++++ Input for this task
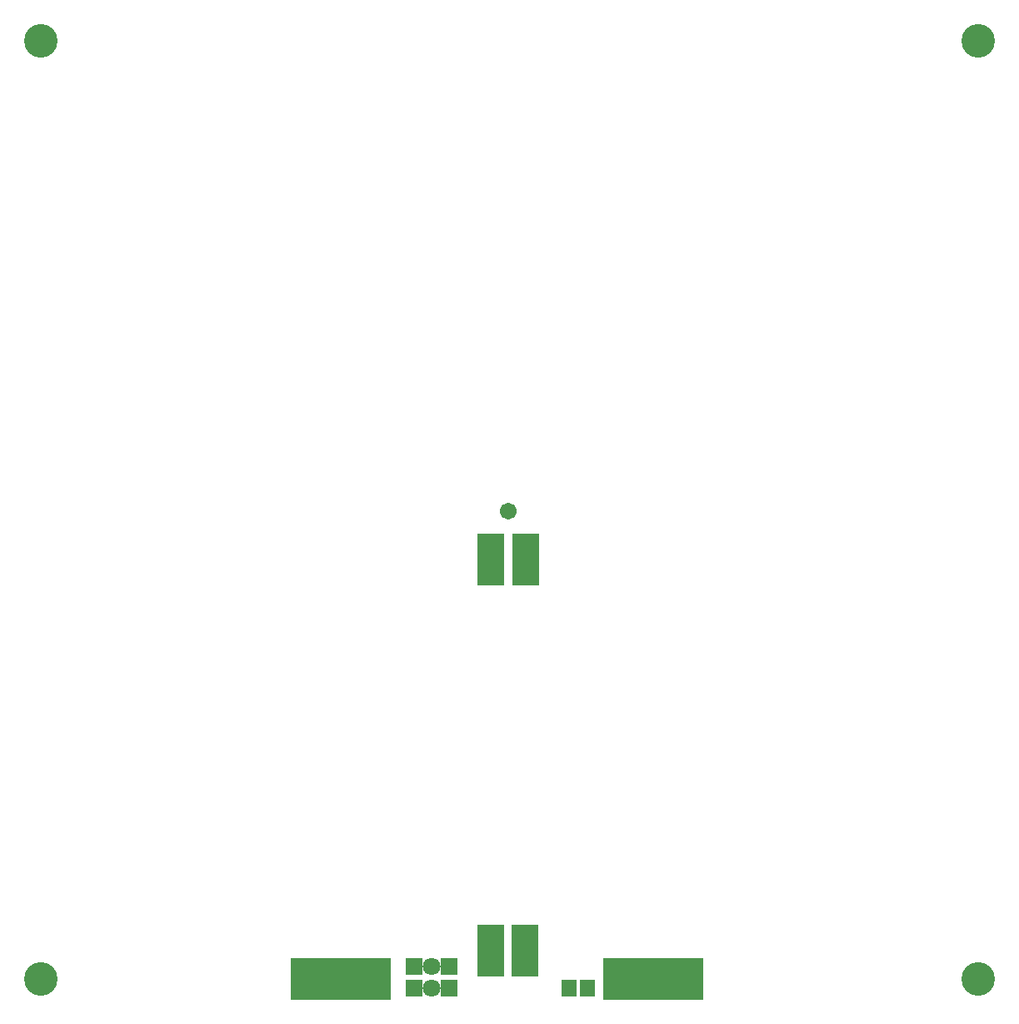
<source format=gbs>
G75*
%MOIN*%
%OFA0B0*%
%FSLAX24Y24*%
%IPPOS*%
%LPD*%
%AMOC8*
5,1,8,0,0,1.08239X$1,22.5*
%
%ADD10C,0.0671*%
%ADD11C,0.1340*%
%ADD12R,0.0671X0.0671*%
%ADD13C,0.0710*%
%ADD14R,0.0592X0.0671*%
%ADD15R,0.4017X0.1655*%
%ADD16C,0.1261*%
%ADD17R,0.1080X0.2080*%
D10*
X022445Y022578D03*
D11*
X003760Y003893D03*
X041260Y003893D03*
X041260Y041393D03*
X003760Y041393D03*
D12*
X018696Y004393D03*
X018696Y003518D03*
X020073Y003518D03*
X020073Y004393D03*
D13*
X019385Y004393D03*
X019385Y003518D03*
D14*
X024885Y003518D03*
X025634Y003518D03*
D15*
X028260Y003893D03*
X015760Y003893D03*
D16*
X015691Y003893D02*
X014510Y003893D01*
X028328Y003893D02*
X029510Y003893D01*
D17*
X023135Y005018D03*
X021760Y005018D03*
X021760Y020643D03*
X023153Y020643D03*
M02*

</source>
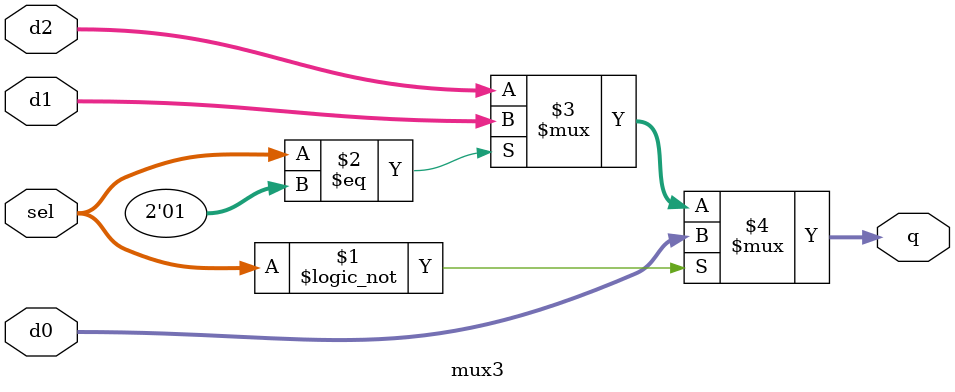
<source format=v>
`timescale 1ns / 1ps


module mux3 #(parameter WIDTH = 32)(
    input  [WIDTH-1:0] d0, d1, d2,
    input  [1:0] sel,
    output [WIDTH-1:0] q
    );

    assign q = (sel == 2'd0) ? d0 : ((sel == 2'd1) ? d1 : d2);

endmodule

</source>
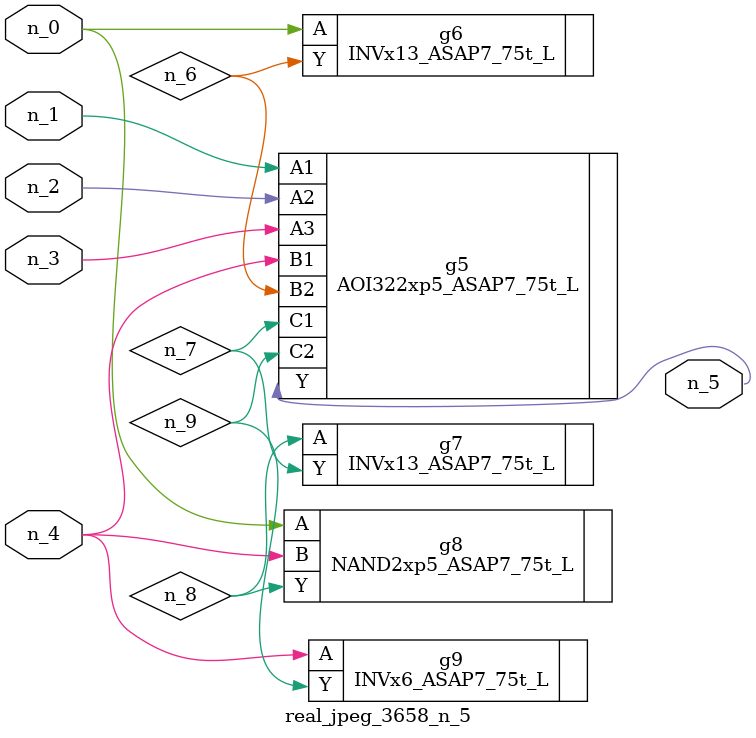
<source format=v>
module real_jpeg_3658_n_5 (n_4, n_0, n_1, n_2, n_3, n_5);

input n_4;
input n_0;
input n_1;
input n_2;
input n_3;

output n_5;

wire n_8;
wire n_6;
wire n_7;
wire n_9;

INVx13_ASAP7_75t_L g6 ( 
.A(n_0),
.Y(n_6)
);

NAND2xp5_ASAP7_75t_L g8 ( 
.A(n_0),
.B(n_4),
.Y(n_8)
);

AOI322xp5_ASAP7_75t_L g5 ( 
.A1(n_1),
.A2(n_2),
.A3(n_3),
.B1(n_4),
.B2(n_6),
.C1(n_7),
.C2(n_9),
.Y(n_5)
);

INVx6_ASAP7_75t_L g9 ( 
.A(n_4),
.Y(n_9)
);

INVx13_ASAP7_75t_L g7 ( 
.A(n_8),
.Y(n_7)
);


endmodule
</source>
++++++++
▶ Work to complete
Report every line of the data above that contains the string "WIDTH" by copying it in full.

▶ Written solution
module mux3 #(parameter WIDTH = 32)(
    input  [WIDTH-1:0] d0, d1, d2,
    output [WIDTH-1:0] q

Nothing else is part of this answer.